TASK ITEM
Exactly and only the lines from the one with "Satsningen på att" through the end of the listing are to be transcribed, both ends included.
── SOURCE MATERIAL
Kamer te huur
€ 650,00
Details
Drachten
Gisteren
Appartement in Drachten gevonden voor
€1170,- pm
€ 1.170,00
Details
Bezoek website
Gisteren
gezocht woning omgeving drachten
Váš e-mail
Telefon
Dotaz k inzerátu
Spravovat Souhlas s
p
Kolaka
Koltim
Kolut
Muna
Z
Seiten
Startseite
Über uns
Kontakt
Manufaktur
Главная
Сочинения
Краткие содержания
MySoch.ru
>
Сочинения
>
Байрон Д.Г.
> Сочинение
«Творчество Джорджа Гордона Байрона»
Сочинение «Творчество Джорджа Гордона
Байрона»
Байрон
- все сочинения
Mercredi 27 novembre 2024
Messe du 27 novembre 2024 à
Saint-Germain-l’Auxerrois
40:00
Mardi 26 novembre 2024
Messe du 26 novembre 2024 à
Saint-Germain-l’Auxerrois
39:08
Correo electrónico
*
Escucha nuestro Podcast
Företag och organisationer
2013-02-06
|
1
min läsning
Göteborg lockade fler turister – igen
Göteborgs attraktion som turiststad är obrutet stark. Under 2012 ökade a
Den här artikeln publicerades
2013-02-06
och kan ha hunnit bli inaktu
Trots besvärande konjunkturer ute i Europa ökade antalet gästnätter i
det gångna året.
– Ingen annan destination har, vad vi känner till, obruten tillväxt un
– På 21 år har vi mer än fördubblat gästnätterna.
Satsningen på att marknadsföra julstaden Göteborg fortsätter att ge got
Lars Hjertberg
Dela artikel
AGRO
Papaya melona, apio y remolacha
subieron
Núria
────
RESPONSE
Satsningen på att marknadsföra julstaden Göteborg fortsätter att ge got
Lars Hjertberg
Dela artikel
AGRO
Papaya melona, apio y remolacha
subieron
Núria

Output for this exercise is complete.